Ma coloro che non credono in Cristo come fanno a diffondere tale messaggio?
Non importa che tu non creda, il tema è la liberazione, agire per la giustizia nel mondo, non Gesù Cristo. La M.C.C. non ha struttura gerarchica, verticistica ma più di base, più democratica, quindi si da spazio e modo alle singole comunità di auto gestirsi.
Il suo rapporto con la fede è sicuramente cambiato, dunque, non crede più in Dio? A prescindere dall’essere prete o meno, non si considera più cristiano cattolico?

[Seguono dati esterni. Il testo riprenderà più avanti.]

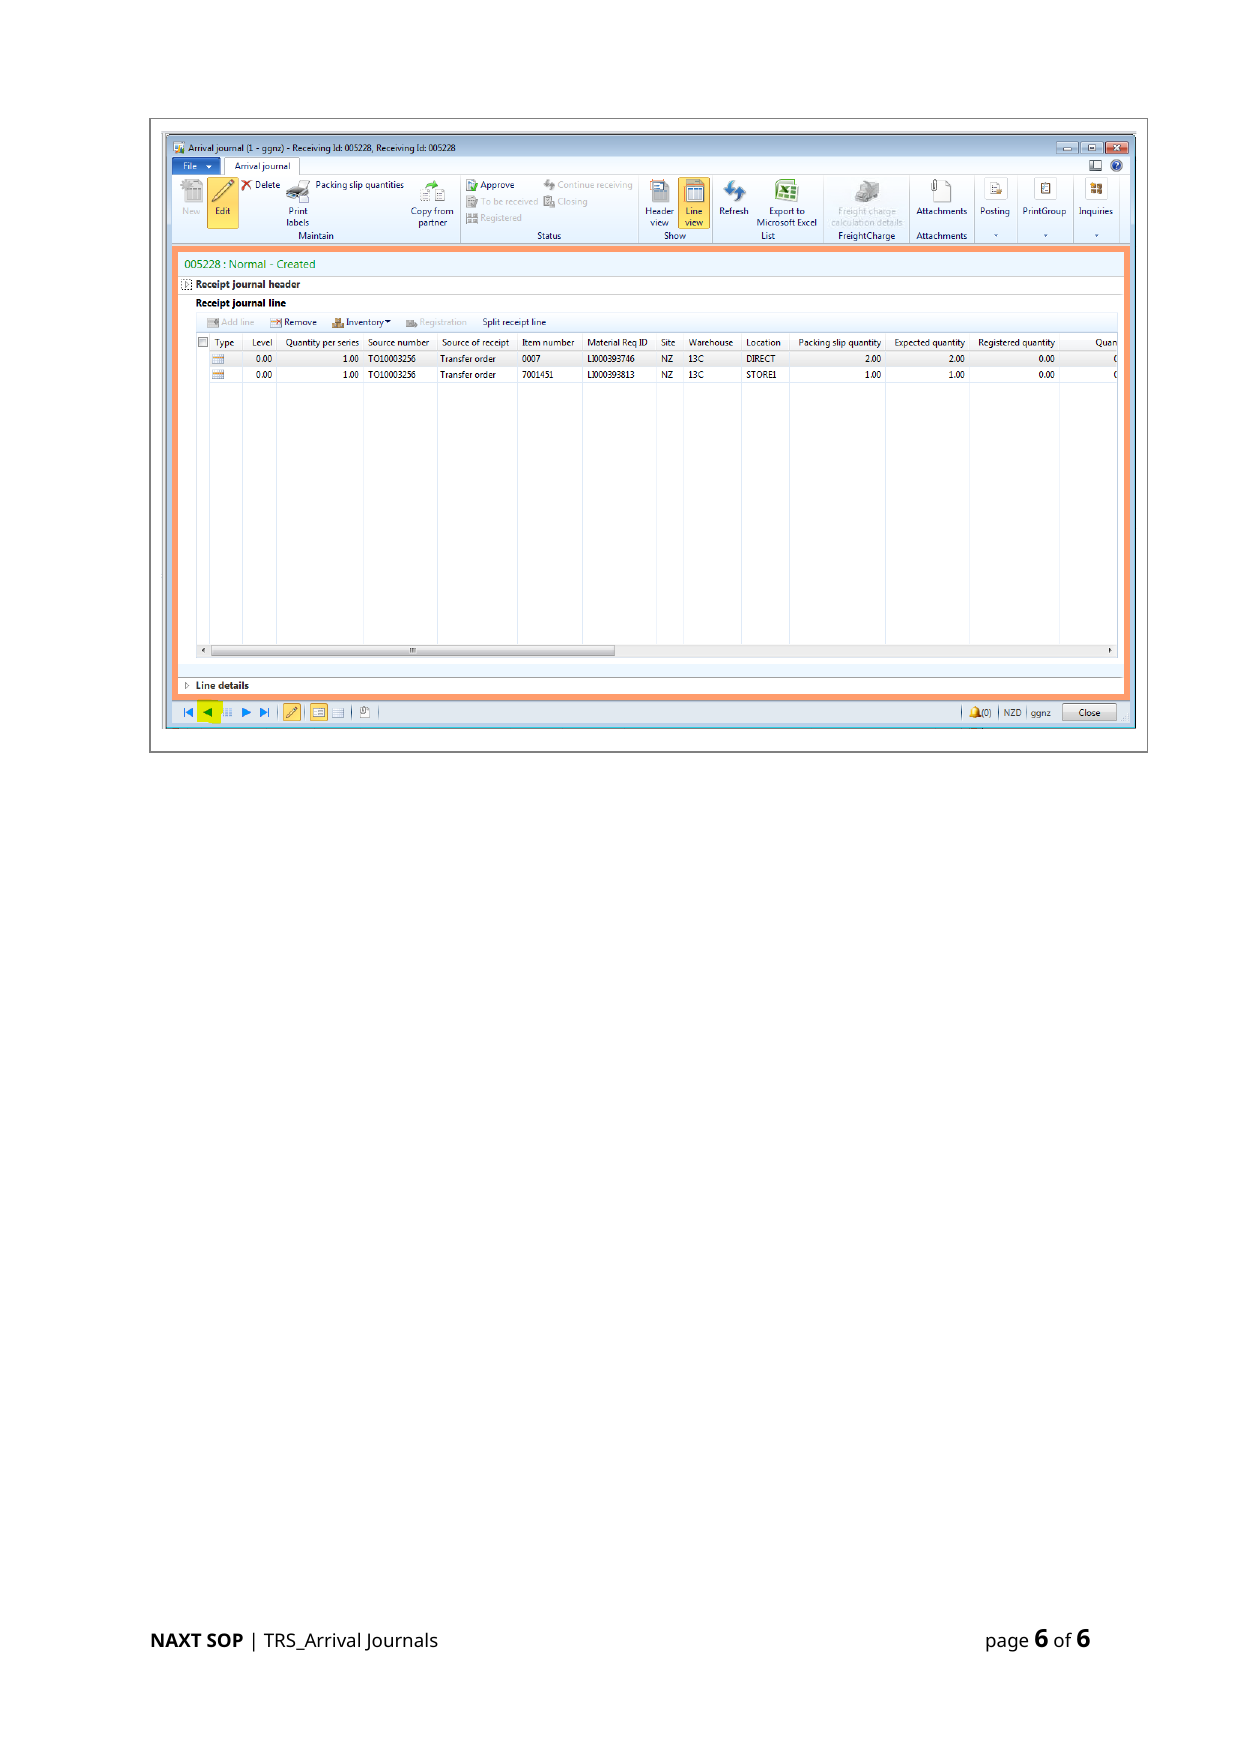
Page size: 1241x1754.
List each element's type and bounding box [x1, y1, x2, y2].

picture [161, 131, 1137, 729]
table_cell [151, 119, 1147, 751]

Se per Dio si intende l’essere perfettissimo e assoluto, non ci credo. Se per Dio si intende la prima persona prima della trinità, non ci credo. Se per Dio si intende l’energia cosmica, vitale, la vita, l’amore, il respiro, allora ci credo. Non sono cattolico, ma sono cristiano, perché per me il riferimento a Gesù Cristo è essenziale. Per me come Mario, la Bibbia e i Vangeli sono fondamentali. Mi sento nel cammino cristiano ma non in quello cattolico, della chiesa vaticana, romana.
Come si sviluppano le celebrazioni della M.C.C.?
Ciascuna comunità si auto organizza. Non esistono riti o cose uguali per tutti perché molto è legato al cammino personale. Esistendo comunità di diverso orientamento –protestante, similcattolico, anglicano – ognuno segue diversi cammini. La comunità a cui appartengo io segue il cammino di Matthew Fox, quindi le celebrazioni noi le strutturiamo secondo la sua proposta spirituale che si articola in quattro fondamentali passaggi che lui recupera dalla tradizione medievale, mistica, legata alla meditazione, ad una spiritualità cosmica. Noi facciamo una celebrazione al mese, scegliamo un tema e lo costruiamo insieme, lo sviluppiamo secondo queste quattro vie.
Dove avvengono queste celebrazioni?
In base alle condizioni del tempo ci riuniamo in spazi aperti o nelle nostre case. Non abbiamo una sede, e attualmente non siamo interessati ad averla.
Qual è la sua opinione in merito alla recente legge Cirinnà?
Noi comunità M.C.C. siamo insoddisfatti e frustrati di questo risultato a ribasso. Come chiesa che celebra i matrimoni egualitari, per noi è fondamentale che si arrivi al matrimonio egualitario, non alle unioni civili. La M.C.C. celebra matrimoni che hanno valore legale in America, sin dagli anni ’70. Il grande problema è proprio che il nostro stato italiano, di fatto, non è laico, non garantisce uguaglianza religiosa ma da rilievo alla chiesa cattolica con la quale c’è un concordato, con la quale ha sottoscritto i patti lateranensi (secondo cui un matrimonio celebrato in chiesa ha immediatamente effetti civili). Per noi, quindi, è importante che si rivedano i patti lateranensi e il concordato. Lo Stato è laico e noi ci battiamo per il rispetto della sua laicità.